## Task material
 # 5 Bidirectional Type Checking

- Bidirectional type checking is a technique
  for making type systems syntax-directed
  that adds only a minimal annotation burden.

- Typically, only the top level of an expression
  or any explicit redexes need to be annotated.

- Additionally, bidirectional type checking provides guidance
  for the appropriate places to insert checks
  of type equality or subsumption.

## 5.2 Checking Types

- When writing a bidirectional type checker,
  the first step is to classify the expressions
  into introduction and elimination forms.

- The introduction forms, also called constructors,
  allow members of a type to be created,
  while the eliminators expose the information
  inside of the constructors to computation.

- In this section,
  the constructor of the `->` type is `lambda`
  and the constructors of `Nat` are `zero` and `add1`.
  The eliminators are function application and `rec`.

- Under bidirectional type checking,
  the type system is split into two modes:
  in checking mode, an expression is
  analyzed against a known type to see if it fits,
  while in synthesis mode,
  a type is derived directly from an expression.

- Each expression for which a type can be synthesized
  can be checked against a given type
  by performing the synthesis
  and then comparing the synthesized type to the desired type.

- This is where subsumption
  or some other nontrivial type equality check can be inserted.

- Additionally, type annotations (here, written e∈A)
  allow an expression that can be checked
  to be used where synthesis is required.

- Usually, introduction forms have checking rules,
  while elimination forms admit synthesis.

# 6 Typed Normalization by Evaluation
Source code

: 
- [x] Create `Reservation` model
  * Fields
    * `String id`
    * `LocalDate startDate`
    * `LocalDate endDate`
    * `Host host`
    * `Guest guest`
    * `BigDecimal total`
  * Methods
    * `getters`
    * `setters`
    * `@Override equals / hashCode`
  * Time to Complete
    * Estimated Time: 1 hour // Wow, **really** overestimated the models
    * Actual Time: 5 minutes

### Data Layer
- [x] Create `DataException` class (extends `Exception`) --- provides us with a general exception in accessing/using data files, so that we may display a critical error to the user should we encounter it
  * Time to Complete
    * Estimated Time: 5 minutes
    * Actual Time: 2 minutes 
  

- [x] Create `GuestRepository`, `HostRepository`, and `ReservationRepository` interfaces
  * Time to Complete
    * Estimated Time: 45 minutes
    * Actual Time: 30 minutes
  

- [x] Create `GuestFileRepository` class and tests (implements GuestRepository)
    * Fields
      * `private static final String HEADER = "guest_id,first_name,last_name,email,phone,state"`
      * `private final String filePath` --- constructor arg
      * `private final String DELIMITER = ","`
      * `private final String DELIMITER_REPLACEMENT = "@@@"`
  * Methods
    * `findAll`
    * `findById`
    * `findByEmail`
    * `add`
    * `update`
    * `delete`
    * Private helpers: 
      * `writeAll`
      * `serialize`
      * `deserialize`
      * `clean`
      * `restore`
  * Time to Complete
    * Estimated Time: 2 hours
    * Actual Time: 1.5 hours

--

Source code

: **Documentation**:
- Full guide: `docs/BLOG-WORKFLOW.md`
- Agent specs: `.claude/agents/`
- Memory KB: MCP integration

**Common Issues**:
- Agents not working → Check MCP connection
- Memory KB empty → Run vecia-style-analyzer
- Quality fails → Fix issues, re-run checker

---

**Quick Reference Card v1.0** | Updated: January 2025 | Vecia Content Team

## Job
Look above for the line with "into introduction and elimination forms." and the line with "and then comparing", and reproduce exactly those two lines plus every line between, nothing more.

## Answer
  into introduction and elimination forms.

- The introduction forms, also called constructors,
  allow members of a type to be created,
  while the eliminators expose the information
  inside of the constructors to computation.

- In this section,
  the constructor of the `->` type is `lambda`
  and the constructors of `Nat` are `zero` and `add1`.
  The eliminators are function application and `rec`.

- Under bidirectional type checking,
  the type system is split into two modes:
  in checking mode, an expression is
  analyzed against a known type to see if it fits,
  while in synthesis mode,
  a type is derived directly from an expression.

- Each expression for which a type can be synthesized
  can be checked against a given type
  by performing the synthesis
  and then comparing the synthesized type to the desired type.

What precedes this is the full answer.